“The keyboard is different?” That’s surprising news to many shop owners considering how to integrate digital fabrication into their businesses.
The common consumer-grade keyboard, which most of us are familiar with, is designed for productivity with office software, managing email and surfing the Internet. It is not a productive input device for someone designing kitchens and furniture all day, as these activities take time and lots of hand movements around the keyboard to activate software menus and tools necessary to CAD/CAM functionality.
A better product is a programmable keyboard that allows the user to program a few or all of the keys to perform specific commands. Some commands are executed by using a single key or a combination of keys – usually Control (Ctrl), Alternate (Alt) and Shift. These are often called “hot keys” or “shortcuts” because of their ability to easily trigger an action within the software.
Programmable keyboards also have “hot key macros”, especially useful for more complex tasks a CAD or design operator performs several times per day. A macro, short for macro-instruction, is a series of scripted actions or commands that run on demand. The most common activity of a macro is to send simulated keystrokes and mouse clicks to one or more menus. Such menus respond to each keystroke and mouse click as though you had performed it manually, which allows repetitive tasks to be automated for high speed and reliability.
Some programmable keyboards come with the built-in ability to compose hot keys, while others have a pre-loaded program that leads a user though the steps to make a hot key.
Programmable keyboards can be purchased for $100 to $300 and are built to last significantly longer than a consumer-grade keyboard, which typically cost around $30.
Another option is a mini programmable keyboard, which can be used as an accessory to a consumer-grade keyboard. A ‘mini’ can have anywhere from four to 80 hot keys.

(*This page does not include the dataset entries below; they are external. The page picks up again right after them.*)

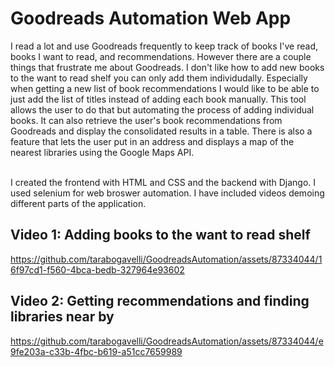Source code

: # Goodreads Automation Web App

I read a lot and use Goodreads frequently to keep track of books I've read, books I want to read, and recommendations. However there are a couple things that frustrate me about Goodreads. I don't like how to add new books to the want to read shelf you can only add them individudally. Especially when getting a new list of book recommendations I would like to be able to just add the list of titles instead of adding each book manually. This tool allows the user to do that but automating the process of adding individual books. It can also retrieve the user's book recommendations from Goodreads and display the consolidated results in a table. There is also a feature that lets the user put in an address and displays a map of the nearest libraries using the Google Maps API.

<br>
I created the frontend with HTML and CSS and the backend with Django. I used selenium for web broswer automation. I have included videos demoing different parts of the application.

## Video 1: Adding books to the want to read shelf


https://github.com/tarabogavelli/GoodreadsAutomation/assets/87334044/16f97cd1-f560-4bca-bedb-327964e93602


## Video 2: Getting recommendations and finding libraries near by

https://github.com/tarabogavelli/GoodreadsAutomation/assets/87334044/e9fe203a-c33b-4fbc-b619-a51cc7659989

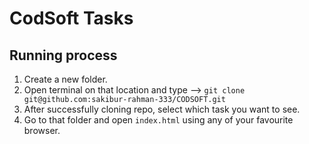 # CodSoft Tasks

## Running process

1. Create a new folder.
2. Open terminal on that location and type --> `git clone git@github.com:sakibur-rahman-333/CODSOFT.git`
3. After successfully cloning repo, select which task you want to see.
4. Go to that folder and open `index.html` using any of your favourite browser.
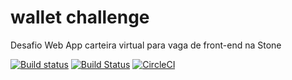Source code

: # wallet challenge

Desafio Web App carteira virtual para vaga de front-end na Stone


[![Build status](https://ci.appveyor.com/api/projects/status/shkh4usfqxuewfr8?svg=true)](https://ci.appveyor.com/project/SKOx0/wallet-challenge)
[![Build Status](https://travis-ci.org/SKOx0/wallet-challenge.svg?branch=master)](https://travis-ci.org/SKOx0/wallet-challenge)
[![CircleCI](https://circleci.com/gh/SKOx0/wallet-challenge/tree/master.svg?style=svg)](https://circleci.com/gh/SKOx0/wallet-challenge/tree/master)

Some are made for particular CAD programs, such as AutoCAD or SketchUp, or photo-editing programs, such as Adobe PhotoShop or Corel PaintShop Pro.
There’s at least one mouse especially for CAD users, the CadMouse from 3D Connecxions. It has three buttons plus a scroll wheel, which has two modes for scrolling, plus dedicated keys for zooming in and out. The mouse also has a button for opening a menu to an operator’s most often used CAD or design program functions. Software is available from 3D Connexion’s website to create hot key shortcuts.

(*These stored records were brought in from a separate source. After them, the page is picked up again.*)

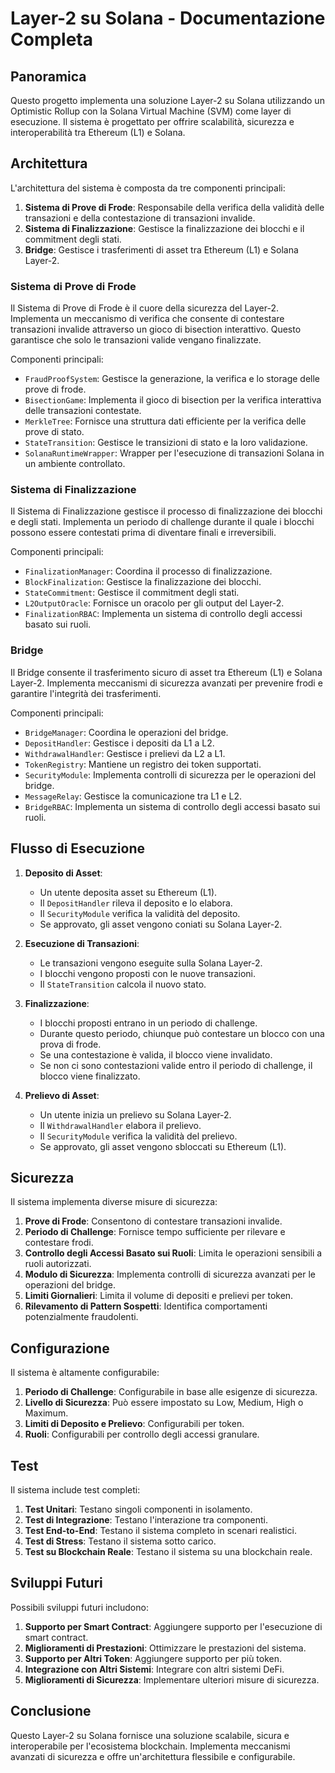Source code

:# Layer-2 su Solana - Documentazione Completa

## Panoramica

Questo progetto implementa una soluzione Layer-2 su Solana utilizzando un Optimistic Rollup con la Solana Virtual Machine (SVM) come layer di esecuzione. Il sistema è progettato per offrire scalabilità, sicurezza e interoperabilità tra Ethereum (L1) e Solana.

## Architettura

L'architettura del sistema è composta da tre componenti principali:

1. **Sistema di Prove di Frode**: Responsabile della verifica della validità delle transazioni e della contestazione di transazioni invalide.
2. **Sistema di Finalizzazione**: Gestisce la finalizzazione dei blocchi e il commitment degli stati.
3. **Bridge**: Gestisce i trasferimenti di asset tra Ethereum (L1) e Solana Layer-2.

### Sistema di Prove di Frode

Il Sistema di Prove di Frode è il cuore della sicurezza del Layer-2. Implementa un meccanismo di verifica che consente di contestare transazioni invalide attraverso un gioco di bisection interattivo. Questo garantisce che solo le transazioni valide vengano finalizzate.

Componenti principali:
- `FraudProofSystem`: Gestisce la generazione, la verifica e lo storage delle prove di frode.
- `BisectionGame`: Implementa il gioco di bisection per la verifica interattiva delle transazioni contestate.
- `MerkleTree`: Fornisce una struttura dati efficiente per la verifica delle prove di stato.
- `StateTransition`: Gestisce le transizioni di stato e la loro validazione.
- `SolanaRuntimeWrapper`: Wrapper per l'esecuzione di transazioni Solana in un ambiente controllato.

### Sistema di Finalizzazione

Il Sistema di Finalizzazione gestisce il processo di finalizzazione dei blocchi e degli stati. Implementa un periodo di challenge durante il quale i blocchi possono essere contestati prima di diventare finali e irreversibili.

Componenti principali:
- `FinalizationManager`: Coordina il processo di finalizzazione.
- `BlockFinalization`: Gestisce la finalizzazione dei blocchi.
- `StateCommitment`: Gestisce il commitment degli stati.
- `L2OutputOracle`: Fornisce un oracolo per gli output del Layer-2.
- `FinalizationRBAC`: Implementa un sistema di controllo degli accessi basato sui ruoli.

### Bridge

Il Bridge consente il trasferimento sicuro di asset tra Ethereum (L1) e Solana Layer-2. Implementa meccanismi di sicurezza avanzati per prevenire frodi e garantire l'integrità dei trasferimenti.

Componenti principali:
- `BridgeManager`: Coordina le operazioni del bridge.
- `DepositHandler`: Gestisce i depositi da L1 a L2.
- `WithdrawalHandler`: Gestisce i prelievi da L2 a L1.
- `TokenRegistry`: Mantiene un registro dei token supportati.
- `SecurityModule`: Implementa controlli di sicurezza per le operazioni del bridge.
- `MessageRelay`: Gestisce la comunicazione tra L1 e L2.
- `BridgeRBAC`: Implementa un sistema di controllo degli accessi basato sui ruoli.

## Flusso di Esecuzione

1. **Deposito di Asset**:
   - Un utente deposita asset su Ethereum (L1).
   - Il `DepositHandler` rileva il deposito e lo elabora.
   - Il `SecurityModule` verifica la validità del deposito.
   - Se approvato, gli asset vengono coniati su Solana Layer-2.

2. **Esecuzione di Transazioni**:
   - Le transazioni vengono eseguite sulla Solana Layer-2.
   - I blocchi vengono proposti con le nuove transazioni.
   - Il `StateTransition` calcola il nuovo stato.

3. **Finalizzazione**:
   - I blocchi proposti entrano in un periodo di challenge.
   - Durante questo periodo, chiunque può contestare un blocco con una prova di frode.
   - Se una contestazione è valida, il blocco viene invalidato.
   - Se non ci sono contestazioni valide entro il periodo di challenge, il blocco viene finalizzato.

4. **Prelievo di Asset**:
   - Un utente inizia un prelievo su Solana Layer-2.
   - Il `WithdrawalHandler` elabora il prelievo.
   - Il `SecurityModule` verifica la validità del prelievo.
   - Se approvato, gli asset vengono sbloccati su Ethereum (L1).

## Sicurezza

Il sistema implementa diverse misure di sicurezza:

1. **Prove di Frode**: Consentono di contestare transazioni invalide.
2. **Periodo di Challenge**: Fornisce tempo sufficiente per rilevare e contestare frodi.
3. **Controllo degli Accessi Basato sui Ruoli**: Limita le operazioni sensibili a ruoli autorizzati.
4. **Modulo di Sicurezza**: Implementa controlli di sicurezza avanzati per le operazioni del bridge.
5. **Limiti Giornalieri**: Limita il volume di depositi e prelievi per token.
6. **Rilevamento di Pattern Sospetti**: Identifica comportamenti potenzialmente fraudolenti.

## Configurazione

Il sistema è altamente configurabile:

1. **Periodo di Challenge**: Configurabile in base alle esigenze di sicurezza.
2. **Livello di Sicurezza**: Può essere impostato su Low, Medium, High o Maximum.
3. **Limiti di Deposito e Prelievo**: Configurabili per token.
4. **Ruoli**: Configurabili per controllo degli accessi granulare.

## Test

Il sistema include test completi:

1. **Test Unitari**: Testano singoli componenti in isolamento.
2. **Test di Integrazione**: Testano l'interazione tra componenti.
3. **Test End-to-End**: Testano il sistema completo in scenari realistici.
4. **Test di Stress**: Testano il sistema sotto carico.
5. **Test su Blockchain Reale**: Testano il sistema su una blockchain reale.

## Sviluppi Futuri

Possibili sviluppi futuri includono:

1. **Supporto per Smart Contract**: Aggiungere supporto per l'esecuzione di smart contract.
2. **Miglioramenti di Prestazioni**: Ottimizzare le prestazioni del sistema.
3. **Supporto per Altri Token**: Aggiungere supporto per più token.
4. **Integrazione con Altri Sistemi**: Integrare con altri sistemi DeFi.
5. **Miglioramenti di Sicurezza**: Implementare ulteriori misure di sicurezza.

## Conclusione

Questo Layer-2 su Solana fornisce una soluzione scalabile, sicura e interoperabile per l'ecosistema blockchain. Implementa meccanismi avanzati di sicurezza e offre un'architettura flessibile e configurabile.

3D Connexions also makes the SpaceMouse, a specialized mouse for use with the left hand to navigate around the CAD drawing.
Human input devices that make for higher productivity for a CAD or design operators are not that well known. Exploring these tools will make the long hours designing more productive, easier, as well as minimizing and/or alleviating the dangers of repetitive task injuries to the wrist of the operator.